▶ **Working data**:
####################

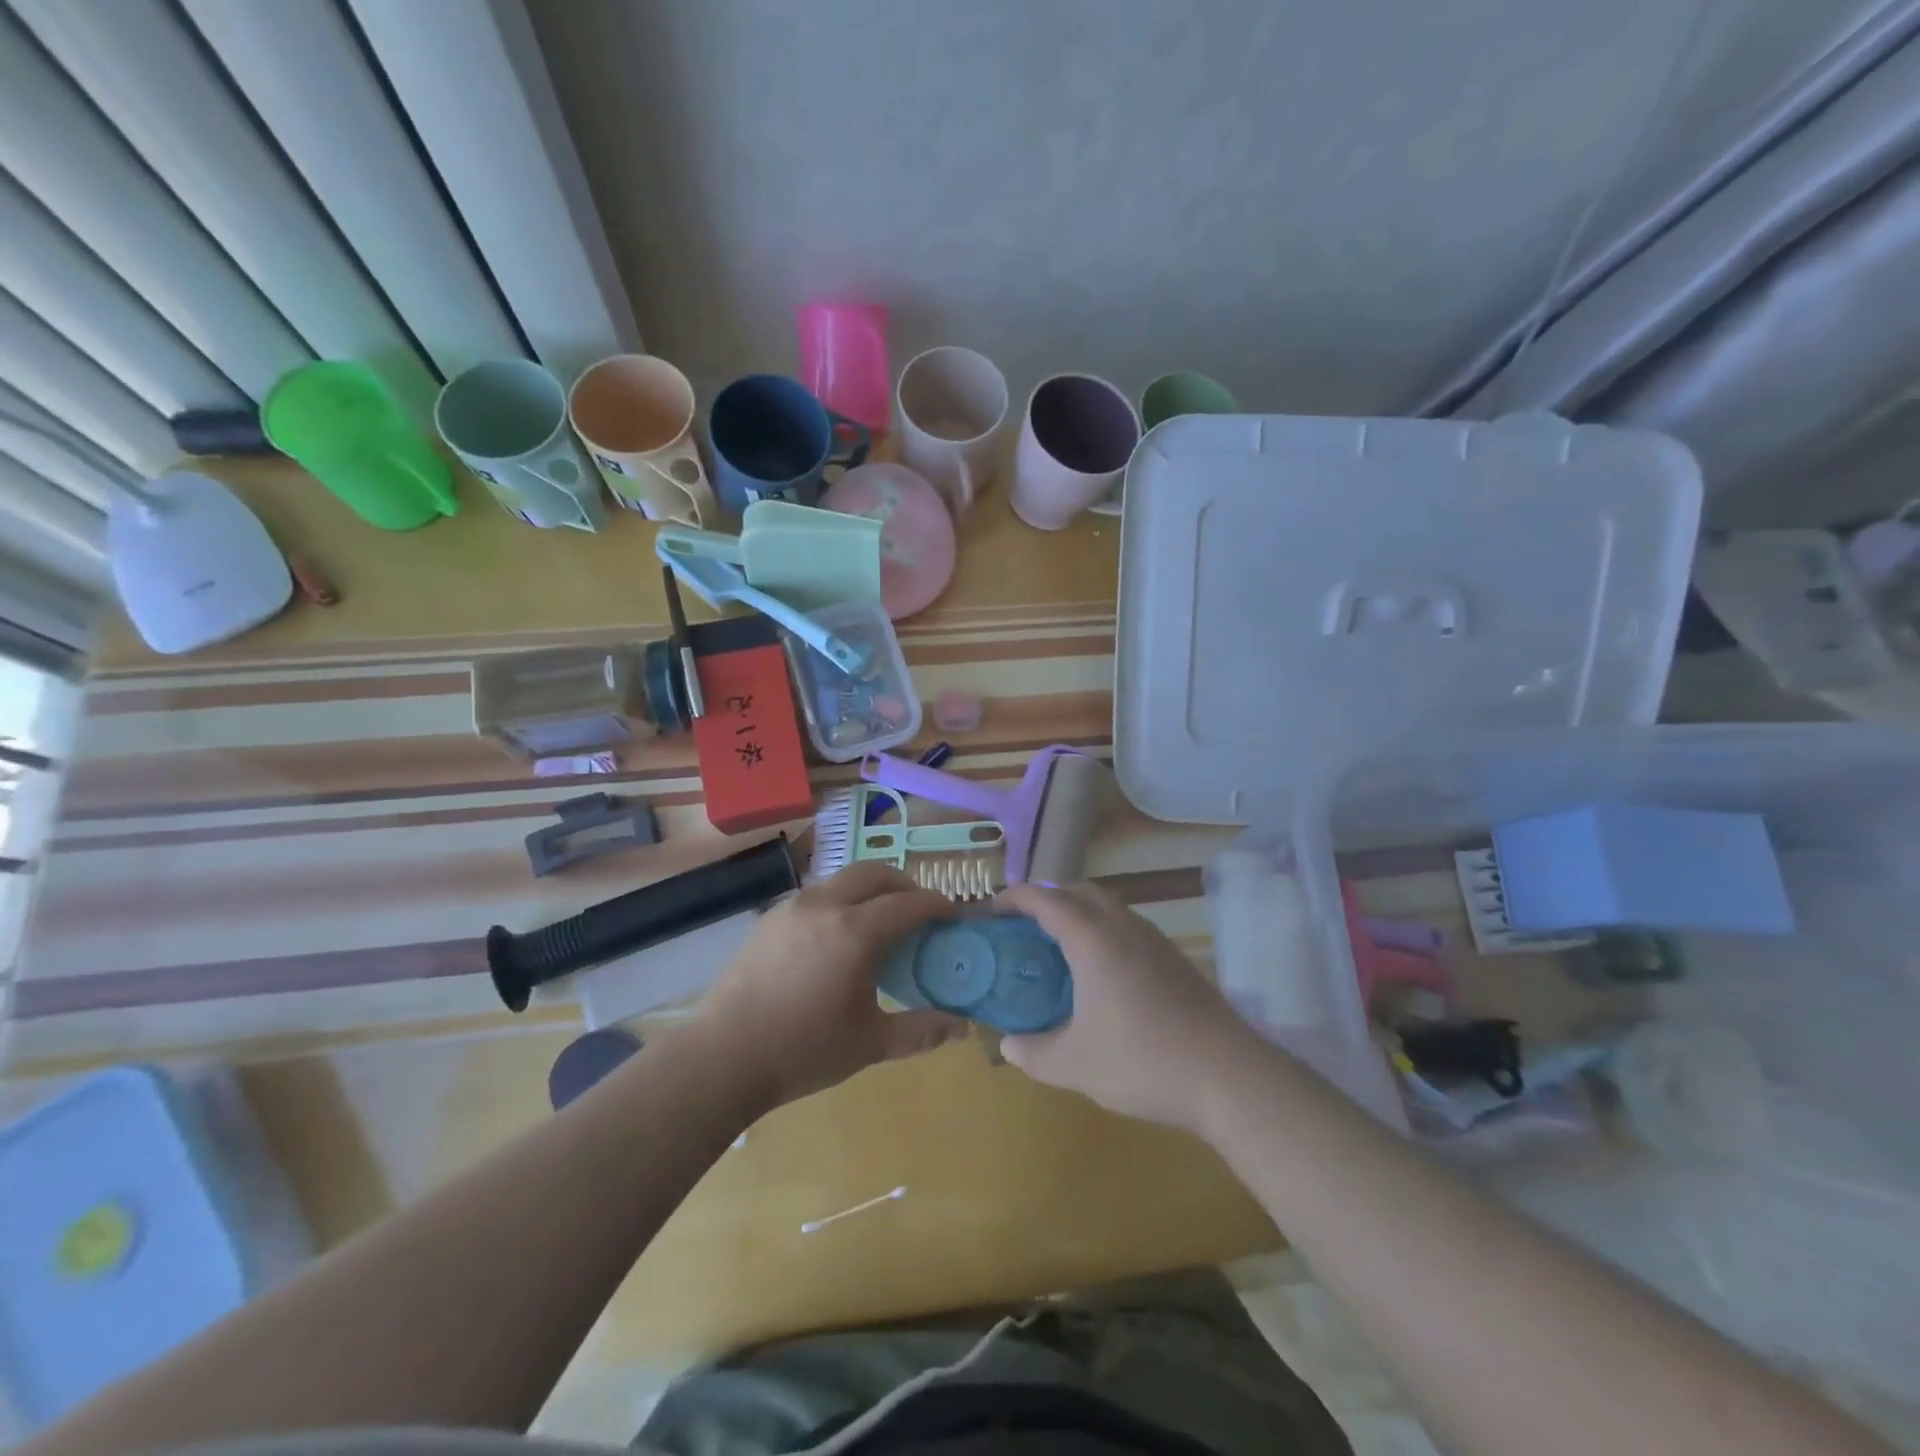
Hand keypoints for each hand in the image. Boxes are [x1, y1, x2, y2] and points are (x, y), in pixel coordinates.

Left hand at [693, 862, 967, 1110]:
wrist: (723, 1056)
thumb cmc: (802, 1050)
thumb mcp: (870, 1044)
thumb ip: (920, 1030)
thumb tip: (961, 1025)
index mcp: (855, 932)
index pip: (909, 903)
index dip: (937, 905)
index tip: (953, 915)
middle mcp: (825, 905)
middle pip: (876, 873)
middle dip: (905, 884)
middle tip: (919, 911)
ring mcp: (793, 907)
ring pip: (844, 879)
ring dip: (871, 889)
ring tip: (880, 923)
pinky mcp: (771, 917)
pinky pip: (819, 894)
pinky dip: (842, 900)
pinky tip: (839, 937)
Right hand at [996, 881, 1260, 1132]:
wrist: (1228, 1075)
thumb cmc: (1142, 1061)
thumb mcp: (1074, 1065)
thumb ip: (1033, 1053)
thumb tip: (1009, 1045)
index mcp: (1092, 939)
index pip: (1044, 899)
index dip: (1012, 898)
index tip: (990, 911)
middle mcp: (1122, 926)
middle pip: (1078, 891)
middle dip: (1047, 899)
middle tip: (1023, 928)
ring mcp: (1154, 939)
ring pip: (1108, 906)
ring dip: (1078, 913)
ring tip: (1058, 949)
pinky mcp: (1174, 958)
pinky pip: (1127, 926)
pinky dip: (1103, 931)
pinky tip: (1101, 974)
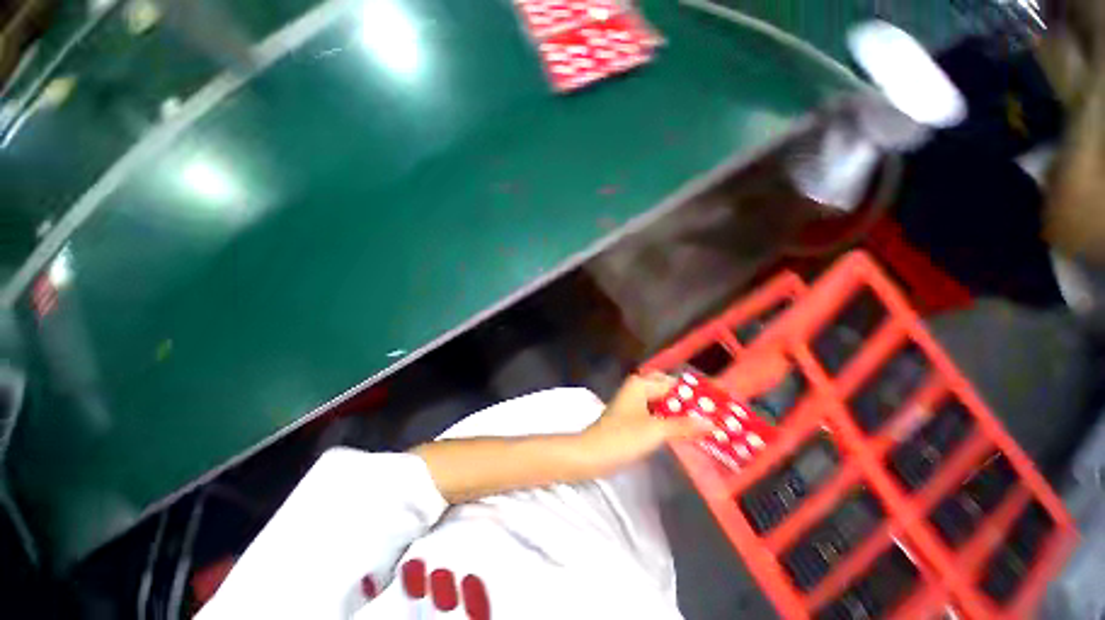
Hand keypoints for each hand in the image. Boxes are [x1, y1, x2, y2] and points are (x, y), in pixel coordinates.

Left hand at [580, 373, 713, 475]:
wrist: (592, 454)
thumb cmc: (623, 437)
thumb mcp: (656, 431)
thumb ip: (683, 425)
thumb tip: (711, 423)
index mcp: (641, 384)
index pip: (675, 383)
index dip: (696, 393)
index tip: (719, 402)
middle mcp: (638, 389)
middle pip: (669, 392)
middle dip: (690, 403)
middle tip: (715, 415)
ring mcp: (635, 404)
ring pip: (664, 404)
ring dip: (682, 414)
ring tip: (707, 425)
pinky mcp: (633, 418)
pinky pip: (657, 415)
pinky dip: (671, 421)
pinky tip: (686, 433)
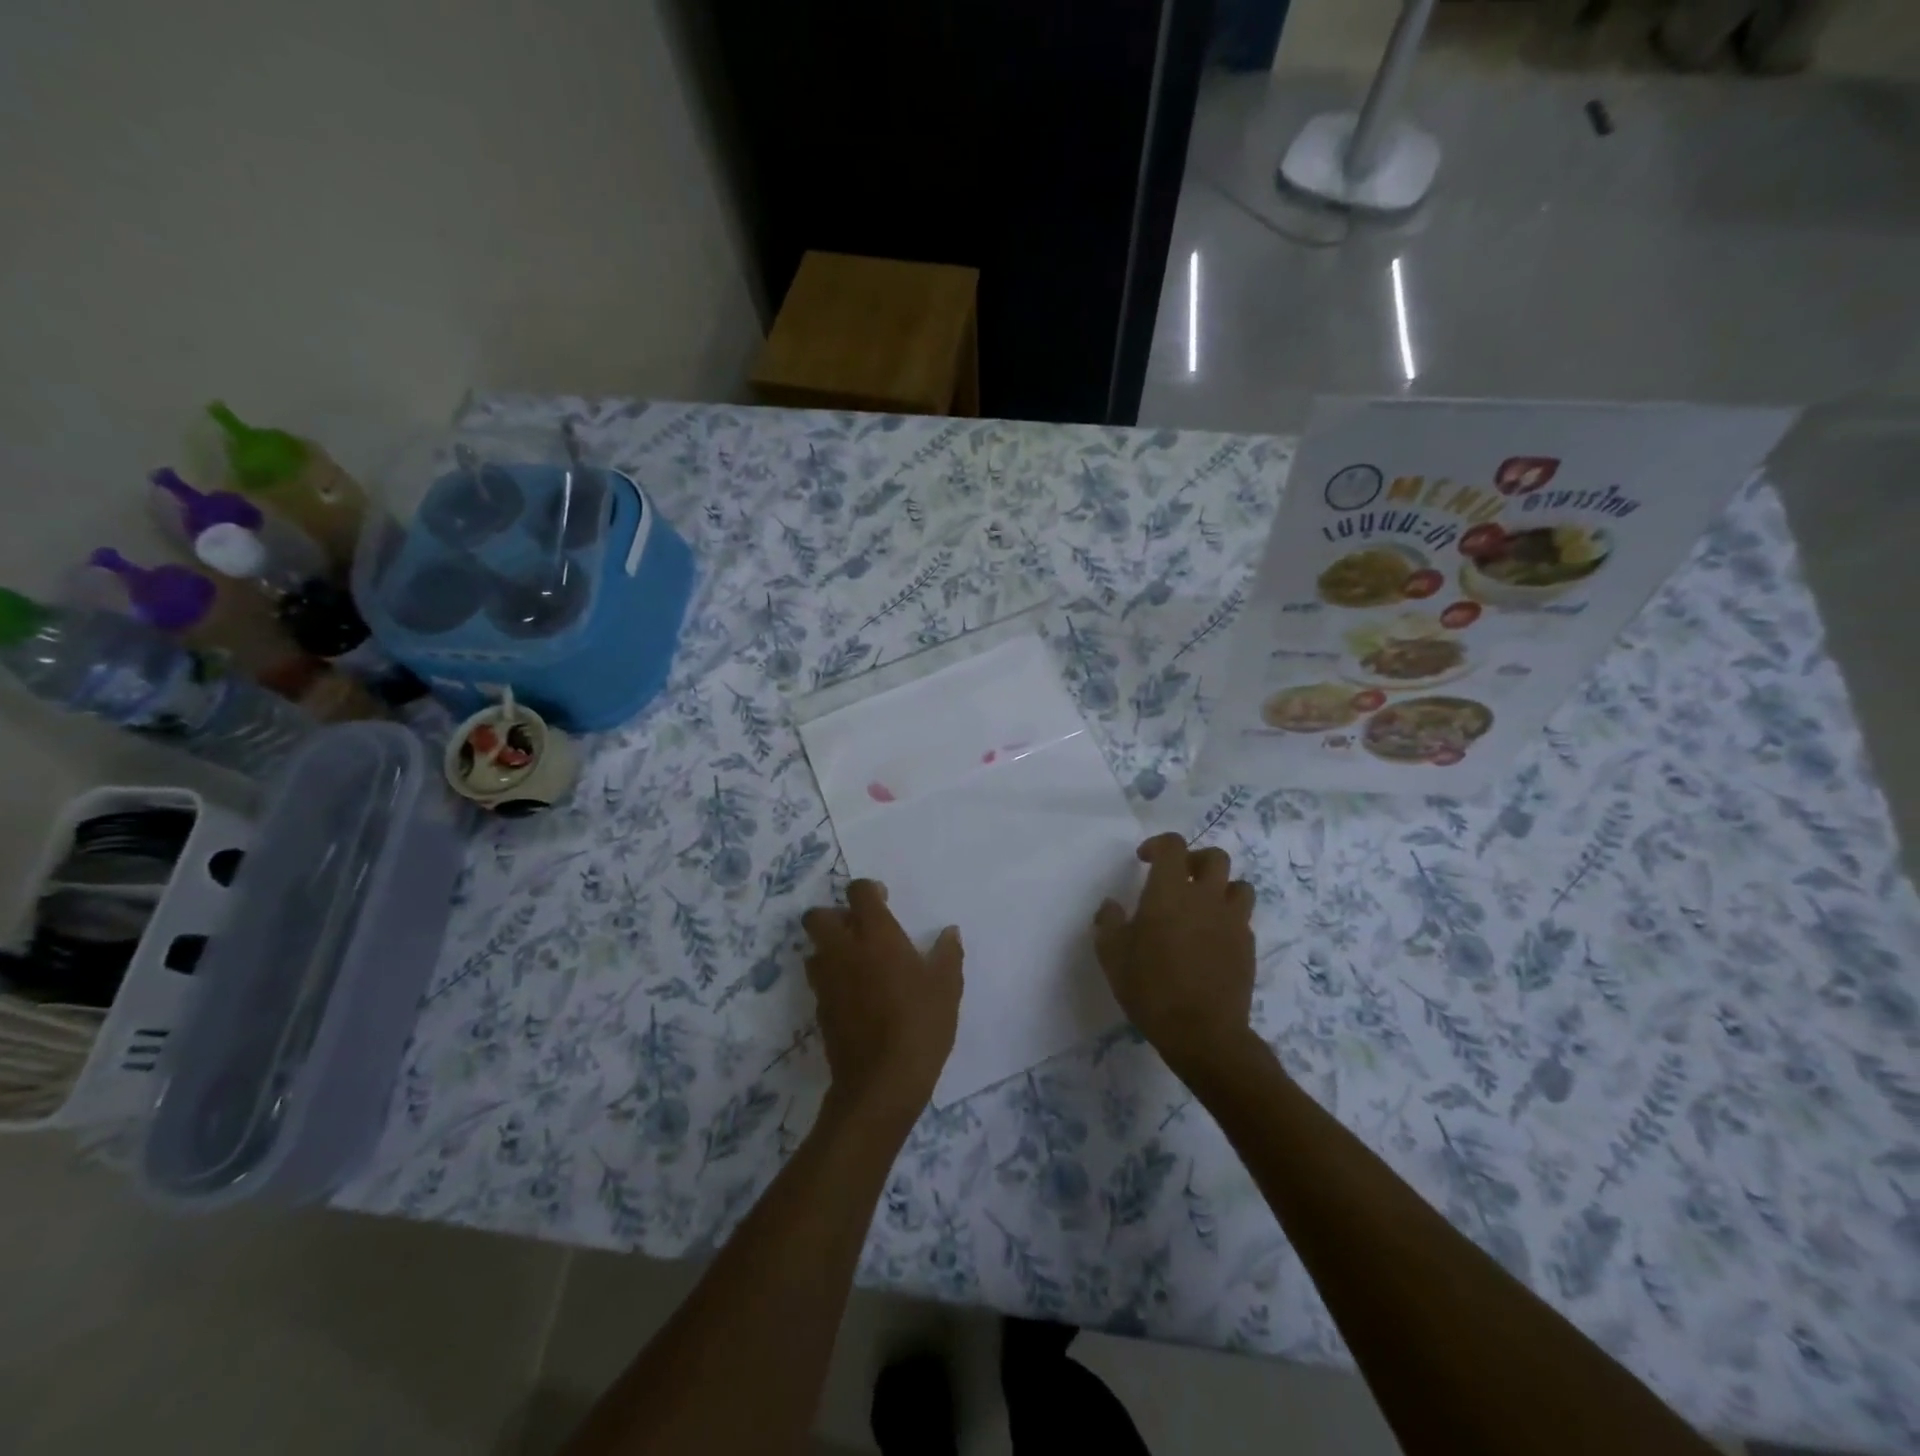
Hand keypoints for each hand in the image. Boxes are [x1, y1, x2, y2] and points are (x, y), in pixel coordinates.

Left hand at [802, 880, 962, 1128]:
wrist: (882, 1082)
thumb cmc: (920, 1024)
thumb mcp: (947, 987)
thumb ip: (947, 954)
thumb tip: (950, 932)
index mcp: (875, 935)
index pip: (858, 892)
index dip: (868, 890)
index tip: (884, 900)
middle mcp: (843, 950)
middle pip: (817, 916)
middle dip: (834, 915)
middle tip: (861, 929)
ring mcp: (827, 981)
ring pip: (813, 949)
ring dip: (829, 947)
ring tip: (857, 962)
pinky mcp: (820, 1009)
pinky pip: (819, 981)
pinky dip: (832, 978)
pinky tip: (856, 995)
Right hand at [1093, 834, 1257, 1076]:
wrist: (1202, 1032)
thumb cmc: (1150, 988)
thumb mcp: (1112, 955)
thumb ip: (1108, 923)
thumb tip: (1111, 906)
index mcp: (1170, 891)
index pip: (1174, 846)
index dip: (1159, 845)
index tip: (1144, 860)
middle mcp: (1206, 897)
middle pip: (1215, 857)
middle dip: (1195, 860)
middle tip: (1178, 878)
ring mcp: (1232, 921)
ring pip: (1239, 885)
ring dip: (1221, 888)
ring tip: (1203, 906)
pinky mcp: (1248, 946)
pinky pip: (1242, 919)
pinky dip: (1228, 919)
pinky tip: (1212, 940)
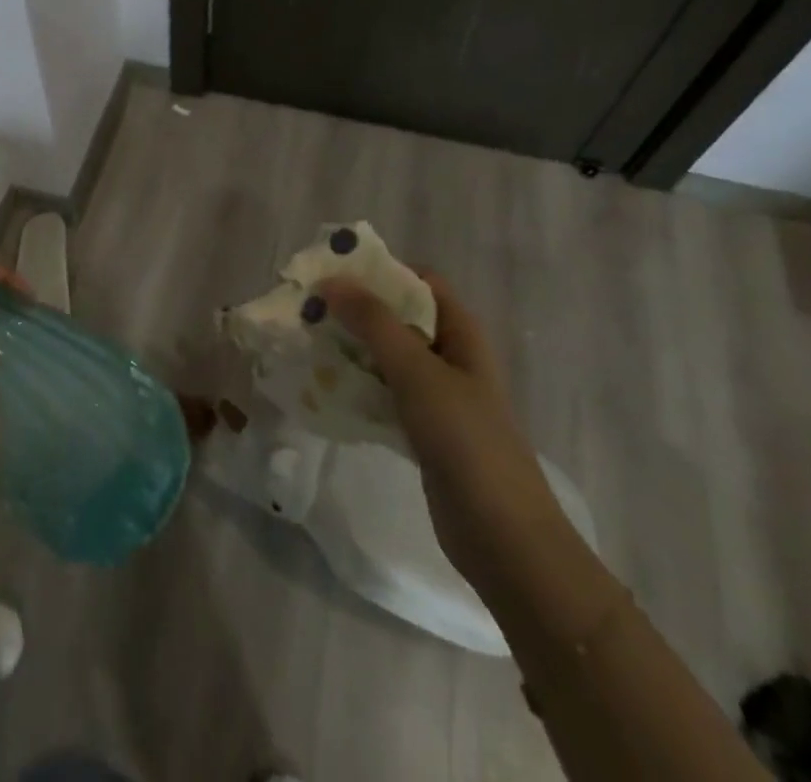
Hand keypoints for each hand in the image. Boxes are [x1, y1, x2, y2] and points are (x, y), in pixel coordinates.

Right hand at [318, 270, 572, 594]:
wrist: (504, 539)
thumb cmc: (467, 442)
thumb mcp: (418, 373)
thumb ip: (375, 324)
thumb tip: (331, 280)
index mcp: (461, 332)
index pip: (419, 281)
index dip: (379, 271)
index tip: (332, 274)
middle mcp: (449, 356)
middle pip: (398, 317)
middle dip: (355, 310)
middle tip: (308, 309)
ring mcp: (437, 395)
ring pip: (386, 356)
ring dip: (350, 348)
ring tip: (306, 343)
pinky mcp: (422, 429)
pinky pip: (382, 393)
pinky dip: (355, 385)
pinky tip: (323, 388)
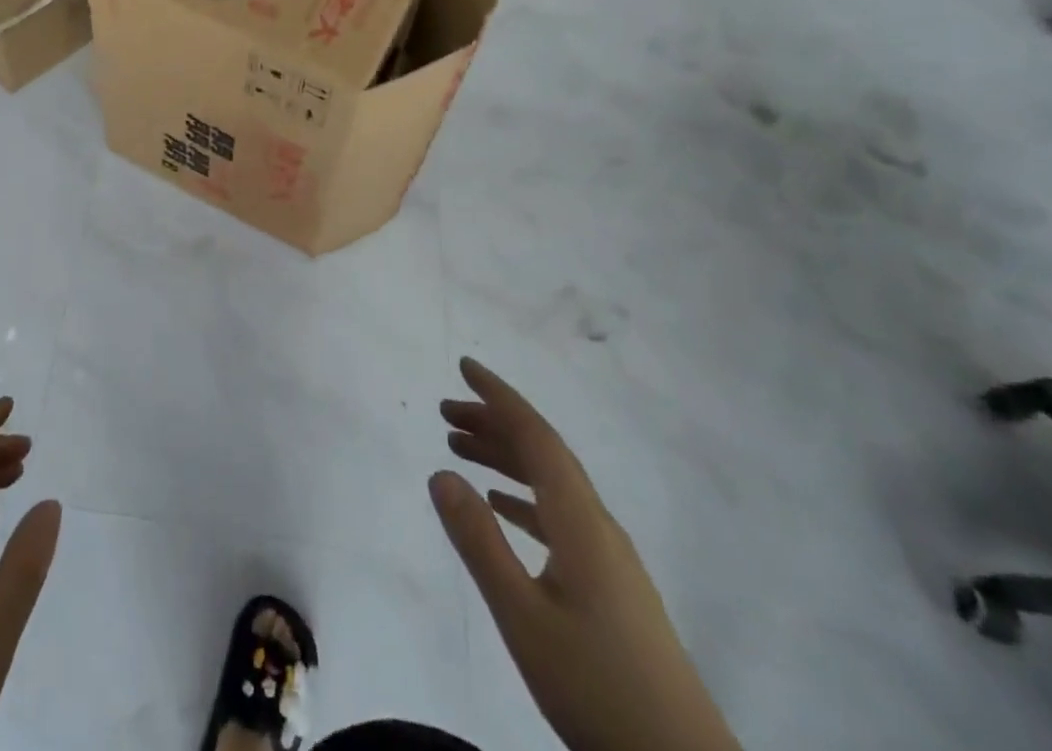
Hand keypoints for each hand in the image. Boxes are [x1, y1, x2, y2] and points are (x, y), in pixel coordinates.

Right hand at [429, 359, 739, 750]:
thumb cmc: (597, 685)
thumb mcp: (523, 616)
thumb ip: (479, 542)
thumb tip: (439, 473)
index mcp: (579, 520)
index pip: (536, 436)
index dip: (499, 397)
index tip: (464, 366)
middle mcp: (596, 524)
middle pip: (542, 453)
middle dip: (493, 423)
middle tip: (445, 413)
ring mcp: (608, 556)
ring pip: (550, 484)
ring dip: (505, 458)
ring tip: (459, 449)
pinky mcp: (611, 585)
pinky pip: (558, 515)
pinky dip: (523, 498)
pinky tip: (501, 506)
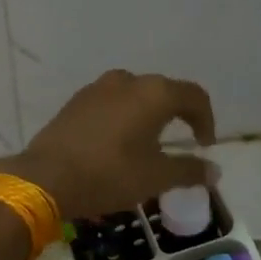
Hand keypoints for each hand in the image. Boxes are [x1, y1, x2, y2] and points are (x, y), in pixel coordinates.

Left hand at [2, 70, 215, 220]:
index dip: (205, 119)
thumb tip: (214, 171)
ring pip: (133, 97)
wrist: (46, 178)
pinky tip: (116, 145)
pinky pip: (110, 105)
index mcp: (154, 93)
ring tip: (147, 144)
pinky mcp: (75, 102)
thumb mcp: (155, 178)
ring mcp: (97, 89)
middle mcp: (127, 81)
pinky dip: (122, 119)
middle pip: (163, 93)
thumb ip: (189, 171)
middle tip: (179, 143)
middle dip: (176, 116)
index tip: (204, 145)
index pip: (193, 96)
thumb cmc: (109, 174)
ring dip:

####################

▶ **Exercise brief**: Pictures stay out. Transcribe the lines from the start of the entries above through the line with "thumb mcp: (656, 431)", exactly.

▶ **Task output**:
Hand keypoints for each hand in the image. Boxes are [x1, y1, x2, y2] and points are (x, y), in pixel coordinates.

Left hand at [693, 862, 967, 1110]:
wrist: (723, 1056)
thumb cmc: (802, 1050)
thumb mcp: (870, 1044)
thumb ip: (920, 1030)
thumb tip: (961, 1025)
index mcp: (855, 932)
index pip: (909, 903)
index dip: (937, 905)
index tip: (953, 915)
middle mcp: (825, 905)
middle pip: (876, 873)
middle dip: (905, 884)
middle tip: (919, 911)
ring mcp: (793, 907)
ring pip: (844, 879)
ring dip: (871, 889)
ring tip: (880, 923)
pinky mcp: (771, 917)
pinky pip: (819, 894)
pinky dip: (842, 900)
pinky tip: (839, 937)
Right hand at [996, 881, 1260, 1132]:
wrist: (1228, 1075)
thumb cmc: (1142, 1061)
thumb mcp: (1074, 1065)
thumb ip: (1033, 1053)
thumb tip: (1009, 1045)
index mcp: (1092, 939)
index pip: (1044, 899)
index dip: (1012, 898)
index tip: (990, 911)
middle mcp: (1122, 926)
middle pip: (1078, 891)
middle dip: (1047, 899)
middle tip: (1023, 928)
ring mcp: (1154, 939)
ring pip: (1108, 906)
ring dip: (1078, 913)
ring tip: (1058, 949)
pinky mcp: (1174, 958)
pinky pip: (1127, 926)
pinky dip: (1103, 931)
pinky tip: (1101, 974)
Hand keypoints for each hand in the image. Boxes are [x1, y1, x2, y2] and points are (x, y), in pixel coordinates.

Left hand at [580, 373, 713, 475]:
wrist: (592, 454)
thumb cmc: (623, 437)
thumb mcp: (656, 431)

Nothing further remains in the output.